-- Opening Marker --

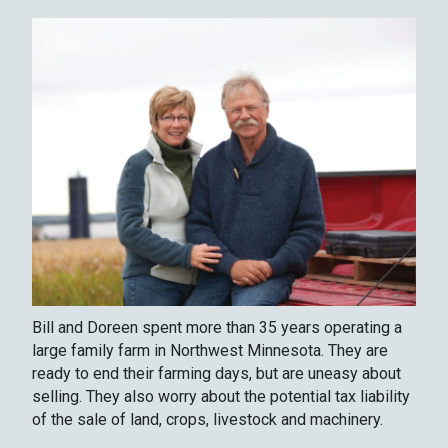
Bill and Doreen spent more than 35 years operating a
large family farm in Northwest Minnesota. They are
ready to end their farming days, but are uneasy about
selling. They also worry about the potential tax liability
of the sale of land, crops, livestock and machinery.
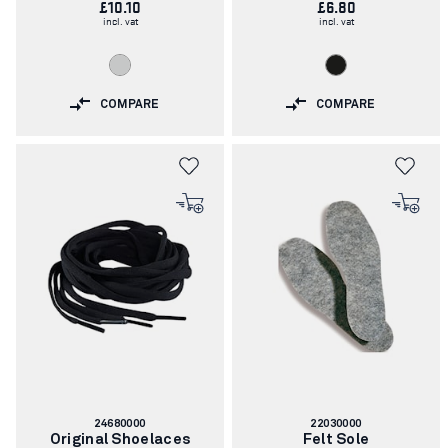
£10.10
£6.80
incl. vat
incl. vat
COMPARE
COMPARE
Article
Article
24680000
22030000
number:
number:
Original Shoelaces
Felt Sole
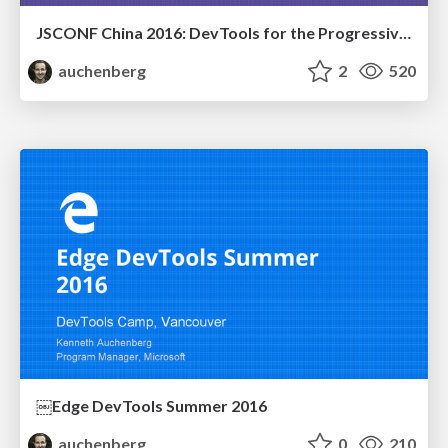
JSCONF China 2016: DevTools for the Progressive Web
auchenberg
2
520
￼Edge DevTools Summer 2016
auchenberg
0
210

-- Closing Marker --

- WHAT THE TASK ASKS
For the records above, output each one exactly and skip any image.

- FINAL ANSWER
Bill and Doreen spent more than 35 years operating a
large family farm in Northwest Minnesota. They are
ready to end their farming days, but are uneasy about
selling. They also worry about the potential tax liability
of the sale of land, crops, livestock and machinery.
£10.10
£6.80
incl. vat
incl. vat
COMPARE
COMPARE
Article
Article
24680000
22030000
number:
number:
Original Shoelaces
Felt Sole
JSCONF China 2016: DevTools for the Progressive Web
auchenberg
2
520
Edge DevTools Summer 2016
auchenberg
0
210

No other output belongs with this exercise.